The Politics of Order in Informal Markets: Evidence from Lagos
Property rights are important for economic exchange, but in much of the world they are not publicly provided. Private market organizations can fill this gap by providing an institutional structure to enforce agreements, but with this power comes the ability to extort from the group’s members. Under what circumstances will private organizations provide a stable environment for economic activity? Using survey data collected from 1,878 randomly sampled traders across 269 markets, 68 market leaders, and 55 government revenue collectors in Lagos, I find that strong markets maintain institutions to support trade not in the absence of government, but rather as a response to active interference. I argue that organizations develop pro-trade institutions when threatened by politicians they perceive as predatory, and when the organization can respond with threats of its own. Under this balance of power, the organization will not extort because it needs trader support to keep threats credible.

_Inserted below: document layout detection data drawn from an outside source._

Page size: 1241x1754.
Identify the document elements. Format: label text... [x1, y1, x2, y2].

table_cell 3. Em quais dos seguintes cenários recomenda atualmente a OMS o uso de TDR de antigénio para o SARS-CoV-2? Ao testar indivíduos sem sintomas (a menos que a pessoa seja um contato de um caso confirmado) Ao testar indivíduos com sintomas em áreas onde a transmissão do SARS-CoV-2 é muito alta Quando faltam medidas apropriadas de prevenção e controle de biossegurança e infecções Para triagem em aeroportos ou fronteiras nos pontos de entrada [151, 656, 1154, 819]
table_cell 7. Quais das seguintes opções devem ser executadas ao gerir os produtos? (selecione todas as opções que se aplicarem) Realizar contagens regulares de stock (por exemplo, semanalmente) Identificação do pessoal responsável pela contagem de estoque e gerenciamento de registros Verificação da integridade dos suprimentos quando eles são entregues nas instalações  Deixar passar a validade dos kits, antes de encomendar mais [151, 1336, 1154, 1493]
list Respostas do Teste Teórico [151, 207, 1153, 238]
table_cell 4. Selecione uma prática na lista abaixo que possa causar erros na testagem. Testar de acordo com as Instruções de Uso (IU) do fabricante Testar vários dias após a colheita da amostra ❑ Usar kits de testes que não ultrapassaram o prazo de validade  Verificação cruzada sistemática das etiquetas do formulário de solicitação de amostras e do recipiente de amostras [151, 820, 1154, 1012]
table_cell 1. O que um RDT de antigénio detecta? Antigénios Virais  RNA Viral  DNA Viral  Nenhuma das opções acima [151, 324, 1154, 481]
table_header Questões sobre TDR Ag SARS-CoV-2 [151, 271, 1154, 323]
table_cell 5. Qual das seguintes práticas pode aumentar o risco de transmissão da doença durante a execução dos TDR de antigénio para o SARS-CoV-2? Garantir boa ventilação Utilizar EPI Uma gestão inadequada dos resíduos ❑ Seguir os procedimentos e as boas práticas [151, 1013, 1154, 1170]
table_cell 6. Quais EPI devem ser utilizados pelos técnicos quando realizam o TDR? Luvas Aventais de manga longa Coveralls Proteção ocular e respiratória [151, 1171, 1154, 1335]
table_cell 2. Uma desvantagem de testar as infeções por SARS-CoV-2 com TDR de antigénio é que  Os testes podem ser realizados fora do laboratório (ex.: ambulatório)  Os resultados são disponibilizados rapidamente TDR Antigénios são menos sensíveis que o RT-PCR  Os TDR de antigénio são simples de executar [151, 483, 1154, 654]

Shelby Grossman is a Postdoctoral Fellow at Stanford University’s Center on Democracy, Development, and the Rule of Law. Her primary research interests are in comparative politics and political economy. Her book manuscript explores the politics of property rights in informal markets in Nigeria. Other research projects include a study on the political economy of diversified business groups, a project on casual inter-group interactions in the informal economy, and a paper on the politics of non-compliance with polio vaccination in northern Nigeria. Shelby received her Ph.D. from the Department of Government at Harvard University in 2016.